As of last weekend, power has yet to be restored in Afusing Batu as well as in Baggao town, also in Cagayan, but the local electric cooperative reports they aim to complete the restoration of electricity by the end of November.
“As a survivor of Super Typhoon Yolanda, I was prepared to help survivors of Ompong in terms of my technical expertise in handling the TekPak. I thought at first that they would be more prepared than us because they experienced Typhoon Lawin just two years ago. But some areas lacked the basic preparations and knowledge regarding disaster response. I am quite saddened because this means that the whole country is still ill prepared,” Glinly told us, adding that we cannot blame the communities for having limited options.
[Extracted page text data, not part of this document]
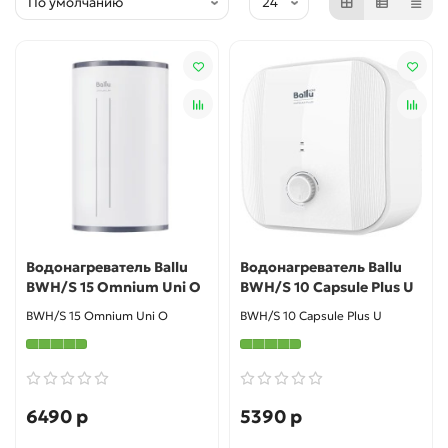
Водонагреватель Ballu
Водонагреватель Ballu
BWH/S 15 Omnium Uni O
BWH/S 10 Capsule Plus U
BWH/S 15 Omnium Uni O
BWH/S 10 Capsule Plus U
6490 р
5390 р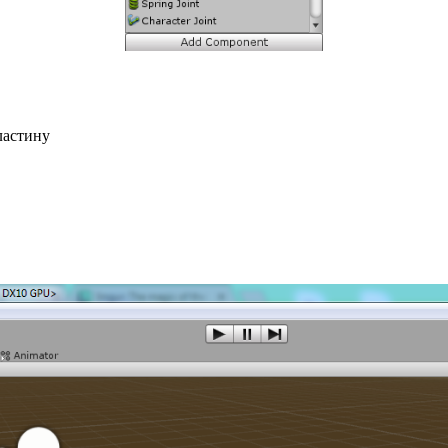
ластину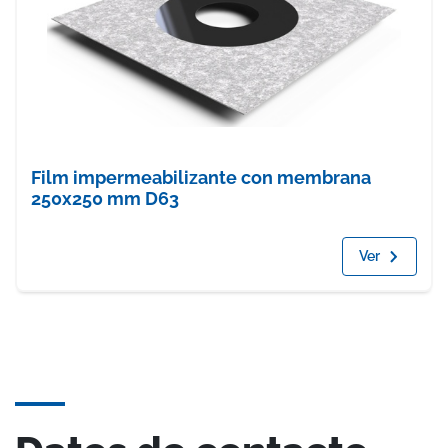
Film impermeabilizante con membrana
250x250 mm D63
Ver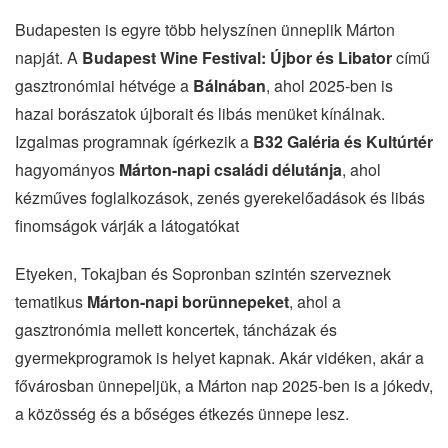
Budapesten is egyre több helyszínen ünneplik Márton
napját. A
Budapest Wine Festival: Újbor és Libator
című
gasztronómiai hétvége a
Bálnában
, ahol 2025-ben is
hazai borászatok újborait és libás menüket kínálnak.
Izgalmas programnak ígérkezik a
B32 Galéria és Kultúrtér
hagyományos
Márton-napi családi délutánja
, ahol
kézműves foglalkozások, zenés gyerekelőadások és libás
finomságok várják a látogatókat
Etyeken, Tokajban és Sopronban szintén szerveznek
tematikus
Márton-napi borünnepeket
, ahol a
gasztronómia mellett koncertek, táncházak és
gyermekprogramok is helyet kapnak. Akár vidéken, akár a
fővárosban ünnepeljük, a Márton nap 2025-ben is a jókedv,
a közösség és a bőséges étkezés ünnepe lesz.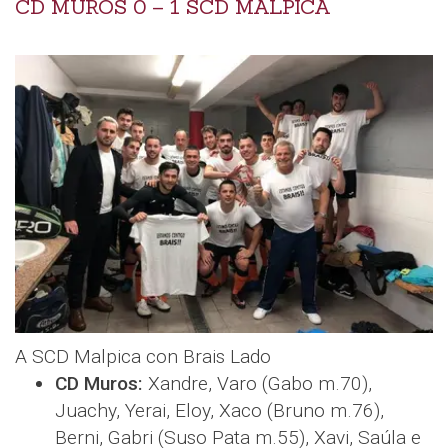
CD MUROS 0 – 1 SCD MALPICA
A SCD Malpica con Brais Lado
CD Muros:
Xandre, Varo (Gabo m.70),
Juachy, Yerai, Eloy, Xaco (Bruno m.76),
Berni, Gabri (Suso Pata m.55), Xavi, Saúla e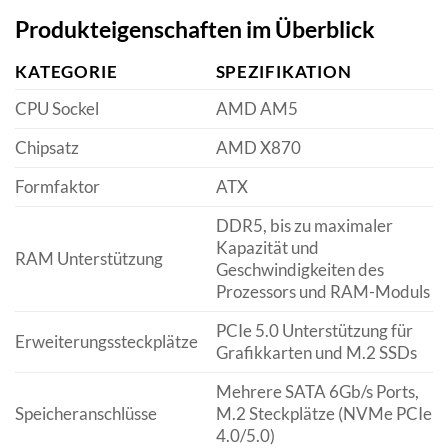
Produkteigenschaften im Überblick
KATEGORIE
SPEZIFIKATION
CPU Sockel
AMD AM5
Chipsatz
AMD X870
Formfaktor
ATX
DDR5, bis zu maximaler
Kapazität und
RAM Unterstützung
Geschwindigkeiten des
Prozessors und RAM-Moduls
PCIe 5.0 Unterstützung für
Erweiterungssteckplätze
Grafikkarten und M.2 SSDs
Mehrere SATA 6Gb/s Ports,
Speicheranschlüsse
M.2 Steckplätze (NVMe PCIe
4.0/5.0)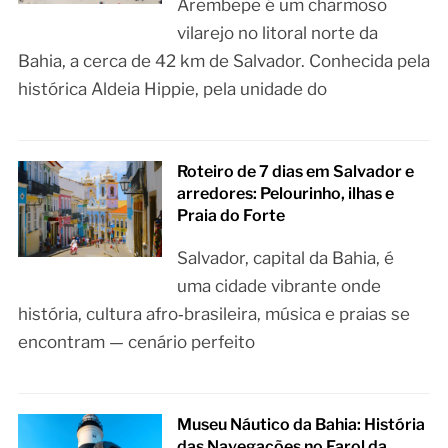
Arembepe é um charmoso
vilarejo no litoral norte da
Bahia, a cerca de 42 km de Salvador. Conhecida pela
histórica Aldeia Hippie, pela unidade do
Roteiro de 7 dias em Salvador e
arredores: Pelourinho, ilhas e
Praia do Forte
Salvador, capital da Bahia, é
uma cidade vibrante onde
história, cultura afro‑brasileira, música e praias se
encontram — cenário perfeito
Museu Náutico da Bahia: História
das Navegações no Farol da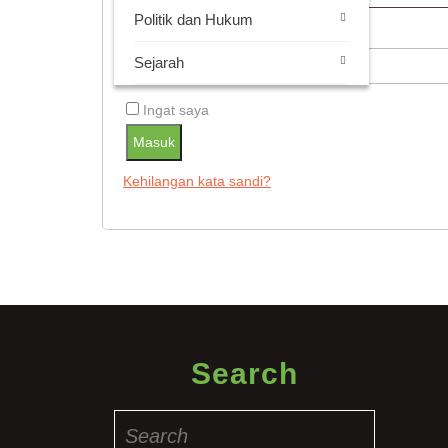
Politik dan Hukum
Wajib
Kata sandi
*
Sejarah
Ingat saya
Masuk
Kehilangan kata sandi?
Search
Search
for: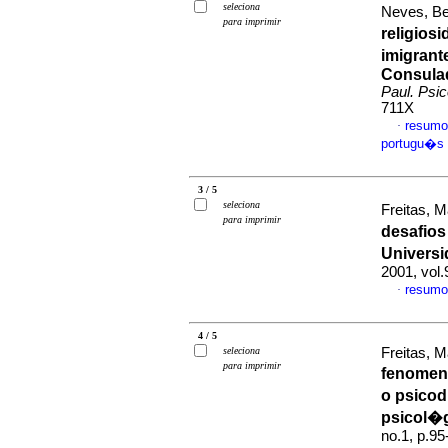
seleciona
Neves, Be
para imprimir
religios
imigrant
Consulad
Paul. Psic
711X
resumo
·
portugu�s
3 / 5
seleciona
Freitas, 
para imprimir
desafios
Universi
2001, vol
resumo
·
4 / 5
seleciona
Freitas, M
para imprimir
fenomeno
o psicod
psicol�
no.1, p.9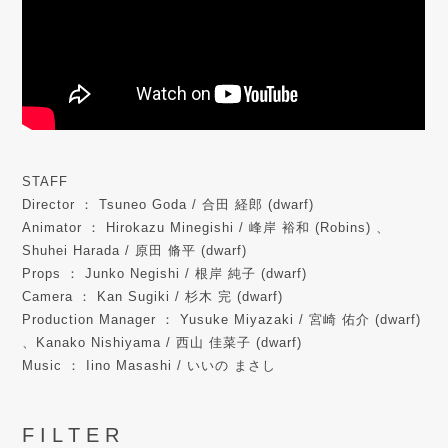
STAFF
Director ： Tsuneo Goda / 合田 経郎 (dwarf)
Animator ： Hirokazu Minegishi / 峰岸 裕和 (Robins) 、
Shuhei Harada / 原田 脩平 (dwarf)
Props ： Junko Negishi / 根岸 純子 (dwarf)
Camera ： Kan Sugiki / 杉木 完 (dwarf)
Production Manager ： Yusuke Miyazaki / 宮崎 佑介 (dwarf)
、Kanako Nishiyama / 西山 佳菜子 (dwarf)
Music ： Iino Masashi / いいの まさし
FILTER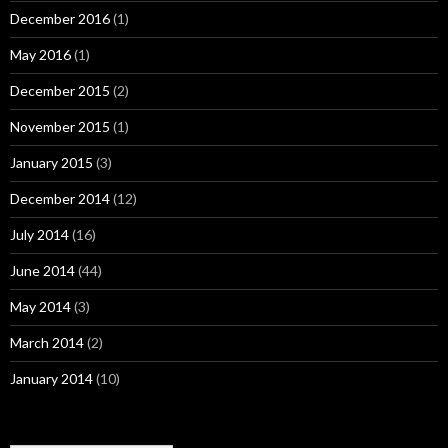
December 2016
(1)
May 2016
(1)
December 2015
(2)
November 2015
(1)
January 2015
(3)
December 2014
(12)
July 2014
(16)
June 2014
(44)
May 2014
(3)
March 2014
(2)
January 2014
(10)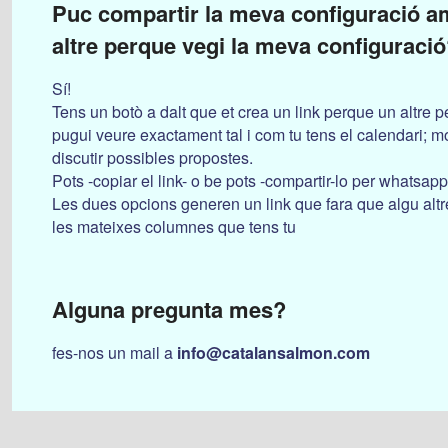
Puc compartir la meva configuració a
altre perque vegi la meva configuraci
Sí!
Tens un botò a dalt que et crea un link perque un altre 
pugui veure exactament tal i com tu tens el calendari; mol
discutir possibles propostes.
Pots -copiar el link- o be pots -compartir-lo per whatsapp
Les dues opcions generen un link que fara que algu altr
les mateixes columnes que tens tu
Alguna pregunta mes?
fes-nos un mail a
info@catalansalmon.com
“The stories shared to us only make the case for renewable energy stronger. For example, the woman from Alcala, Cagayan who had to use a nebulizer every 6 hours. Or how could another survivor from Baggao claim support if her house was burnt down by a candle?” Francis said.
“Even our contact in Kalinga – Fr. Jeorge Manisem – had difficulties reaching us because his cellphone had low battery. People like Fr. Jeorge who are in the frontlines of humanitarian response, if they had no power and technical capacity, would be going in blind. What could’ve solved that is a system small enough for mobile charging,” he added.
In some areas in Kalinga, charging stations powered by diesel generators charged for about PHP 10 to 30 per mobile phone charging. We discovered that most families were unaware of solar-powered devices, and would have invested in them if they knew.
Climate change projections in the Philippines - and worldwide - indicate that typhoons might not necessarily become more frequent in the future, but they would likely become more intense. More importantly, the country is at risk not just of typhoons and other extreme weather events but also of sea level rise, ocean acidification, and other creeping impacts of climate change.
More and more Filipinos would be living on the frontlines of the climate crisis in the coming years, even as traditional sources of energy such as coal and diesel become riskier - more expensive and harder to import.
Harnessing solar and other renewable energy then is not just a means of climate change mitigation. It must be considered an integral part of humanitarian response and of low carbon development.